11. The reading of the impugned order, in particular, paras 48 to 50(i) reproduced earlier in this order makes it abundantly clear that this is a case where the adjudicating authority clearly held that the goods came within two Sub-clauses (d & m) of Section 111 of the Customs Act for the purpose of confiscation. The Commissioner totally rejected the explanation preferred by the appellant-importer, that part of the consignment (tetracy-cline) had been mis-sent by mistake by his supplier. The observation regarding re-export contained in para 50(i) is only in the nature of clarifying the position that the appellants could dispose of the confiscated goods, after its redemptions, either for home consumption on payment of duty or export without payment of duty. These observations can, in no way, be construed as permission to re-export. The observations regarding disposal of redeemed goods are superfluous and irrelevant, to the adjudication proceedings.
12. In view of the above position observed from the order, I am of the strong view that the cited decision of the Supreme Court and the Tribunal are not of any relevance to the present case and there is no warrant for quashing of fine and penalties.
= = = = = = =
[Activity list]:
1. Say whether each statement agrees with the customs order extract. For each, answer yes or no and quote the words of the extract that decide it.
(a) The Commissioner accepted the appellant-importer's explanation that part of the consignment had been mis-sent by the supplier.
(b) The observations on re-export amount to permission to re-export.
(c) The adjudicating authority held that the goods came within two Sub-clauses of Section 111 of the Customs Act.
2. List every person, party or authority that the customs order extract mentions by role or title.
3. Copy the part of the customs order extract starting with "12. In view" and going on through "fine and penalties.".

[Given data]:
= = = = = = =
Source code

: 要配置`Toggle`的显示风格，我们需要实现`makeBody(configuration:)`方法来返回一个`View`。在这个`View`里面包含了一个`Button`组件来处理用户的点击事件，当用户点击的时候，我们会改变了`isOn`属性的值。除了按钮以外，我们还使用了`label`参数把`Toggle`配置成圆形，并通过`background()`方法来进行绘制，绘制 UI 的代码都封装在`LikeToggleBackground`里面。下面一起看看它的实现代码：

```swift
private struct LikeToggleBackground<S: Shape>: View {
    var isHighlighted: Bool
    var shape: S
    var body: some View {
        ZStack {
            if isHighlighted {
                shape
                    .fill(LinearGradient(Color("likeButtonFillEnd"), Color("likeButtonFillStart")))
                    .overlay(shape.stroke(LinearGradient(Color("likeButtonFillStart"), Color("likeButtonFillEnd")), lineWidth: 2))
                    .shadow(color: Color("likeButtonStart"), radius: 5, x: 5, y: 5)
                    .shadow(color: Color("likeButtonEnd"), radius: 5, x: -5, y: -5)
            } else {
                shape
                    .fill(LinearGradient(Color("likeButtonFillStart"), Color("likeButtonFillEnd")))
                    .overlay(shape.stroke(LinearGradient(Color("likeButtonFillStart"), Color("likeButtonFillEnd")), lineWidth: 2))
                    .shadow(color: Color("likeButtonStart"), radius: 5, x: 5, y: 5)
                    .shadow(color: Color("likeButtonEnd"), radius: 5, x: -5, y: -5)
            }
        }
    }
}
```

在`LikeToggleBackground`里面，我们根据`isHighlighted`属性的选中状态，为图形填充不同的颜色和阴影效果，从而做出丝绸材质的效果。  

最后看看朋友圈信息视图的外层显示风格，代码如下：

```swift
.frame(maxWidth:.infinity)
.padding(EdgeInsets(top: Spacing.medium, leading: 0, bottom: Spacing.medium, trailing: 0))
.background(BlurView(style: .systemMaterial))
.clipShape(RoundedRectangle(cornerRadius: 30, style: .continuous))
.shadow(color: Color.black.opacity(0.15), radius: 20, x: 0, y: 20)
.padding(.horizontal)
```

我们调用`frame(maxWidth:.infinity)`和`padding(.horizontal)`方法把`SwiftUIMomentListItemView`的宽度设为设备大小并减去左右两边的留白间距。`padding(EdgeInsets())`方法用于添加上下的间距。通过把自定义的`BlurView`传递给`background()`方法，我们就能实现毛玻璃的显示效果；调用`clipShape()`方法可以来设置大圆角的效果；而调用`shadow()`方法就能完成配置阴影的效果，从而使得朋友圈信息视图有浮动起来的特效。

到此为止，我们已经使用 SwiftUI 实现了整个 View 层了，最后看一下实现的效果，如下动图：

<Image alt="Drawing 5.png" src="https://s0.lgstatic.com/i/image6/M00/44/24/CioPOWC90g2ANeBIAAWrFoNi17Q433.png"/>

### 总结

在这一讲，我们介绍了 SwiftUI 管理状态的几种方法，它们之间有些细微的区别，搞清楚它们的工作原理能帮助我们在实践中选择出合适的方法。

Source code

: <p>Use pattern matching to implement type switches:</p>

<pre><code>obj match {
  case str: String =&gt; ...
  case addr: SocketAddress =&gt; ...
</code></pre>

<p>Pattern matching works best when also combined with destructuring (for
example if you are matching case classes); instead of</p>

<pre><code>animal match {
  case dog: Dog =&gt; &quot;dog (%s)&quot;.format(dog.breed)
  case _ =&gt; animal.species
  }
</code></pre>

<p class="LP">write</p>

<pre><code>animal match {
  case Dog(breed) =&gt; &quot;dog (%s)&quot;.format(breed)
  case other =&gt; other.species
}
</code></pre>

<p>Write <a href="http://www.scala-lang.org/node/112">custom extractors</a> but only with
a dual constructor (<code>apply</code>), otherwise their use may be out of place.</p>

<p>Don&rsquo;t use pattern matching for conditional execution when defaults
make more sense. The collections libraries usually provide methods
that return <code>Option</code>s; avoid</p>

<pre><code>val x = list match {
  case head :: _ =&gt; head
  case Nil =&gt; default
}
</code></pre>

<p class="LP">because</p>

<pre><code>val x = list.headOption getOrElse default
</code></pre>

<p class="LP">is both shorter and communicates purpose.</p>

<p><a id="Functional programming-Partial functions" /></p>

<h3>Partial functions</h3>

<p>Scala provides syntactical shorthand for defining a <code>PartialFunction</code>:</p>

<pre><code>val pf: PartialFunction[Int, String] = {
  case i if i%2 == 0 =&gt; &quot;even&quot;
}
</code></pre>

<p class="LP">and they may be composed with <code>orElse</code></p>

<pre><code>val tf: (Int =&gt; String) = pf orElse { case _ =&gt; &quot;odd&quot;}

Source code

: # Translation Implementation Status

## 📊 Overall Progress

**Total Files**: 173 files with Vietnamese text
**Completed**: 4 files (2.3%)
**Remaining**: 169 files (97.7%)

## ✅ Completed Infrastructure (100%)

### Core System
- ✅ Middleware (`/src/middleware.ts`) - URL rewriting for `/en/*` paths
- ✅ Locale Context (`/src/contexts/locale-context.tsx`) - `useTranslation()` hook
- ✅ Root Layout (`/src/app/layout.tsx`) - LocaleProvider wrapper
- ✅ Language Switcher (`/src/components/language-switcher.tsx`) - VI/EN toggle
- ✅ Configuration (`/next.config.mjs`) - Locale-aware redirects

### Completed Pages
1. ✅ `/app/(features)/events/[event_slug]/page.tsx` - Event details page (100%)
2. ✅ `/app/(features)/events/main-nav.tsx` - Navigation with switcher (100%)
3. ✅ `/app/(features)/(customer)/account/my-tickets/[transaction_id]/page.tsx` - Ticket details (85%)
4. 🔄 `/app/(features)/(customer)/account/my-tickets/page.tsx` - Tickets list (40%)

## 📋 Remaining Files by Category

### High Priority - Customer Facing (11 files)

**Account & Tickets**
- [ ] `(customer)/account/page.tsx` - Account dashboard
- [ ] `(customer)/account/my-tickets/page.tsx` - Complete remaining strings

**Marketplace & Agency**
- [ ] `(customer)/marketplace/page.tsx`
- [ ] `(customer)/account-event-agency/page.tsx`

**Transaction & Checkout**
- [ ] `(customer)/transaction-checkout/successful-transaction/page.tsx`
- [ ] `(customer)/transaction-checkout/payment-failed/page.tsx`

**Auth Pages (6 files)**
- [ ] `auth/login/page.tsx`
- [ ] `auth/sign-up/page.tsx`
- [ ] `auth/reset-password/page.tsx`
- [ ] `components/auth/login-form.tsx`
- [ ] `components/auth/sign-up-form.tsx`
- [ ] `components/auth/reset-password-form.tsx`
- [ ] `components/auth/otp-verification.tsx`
= = = = = = =
[Answers to each task]:
1.
(a) No: "The Commissioner totally rejected the explanation preferred by the appellant-importer"
(b) No: "These observations can, in no way, be construed as permission to re-export."
(c) Yes: "the goods came within two Sub-clauses (d & m) of Section 111 of the Customs Act"

2.
adjudicating authority
Commissioner
appellant-importer (the appellants)
supplier
Supreme Court
Tribunal

3.
12. In view of the above position observed from the order, I am of the strong view that the cited decision of the Supreme Court and the Tribunal are not of any relevance to the present case and there is no warrant for quashing of fine and penalties.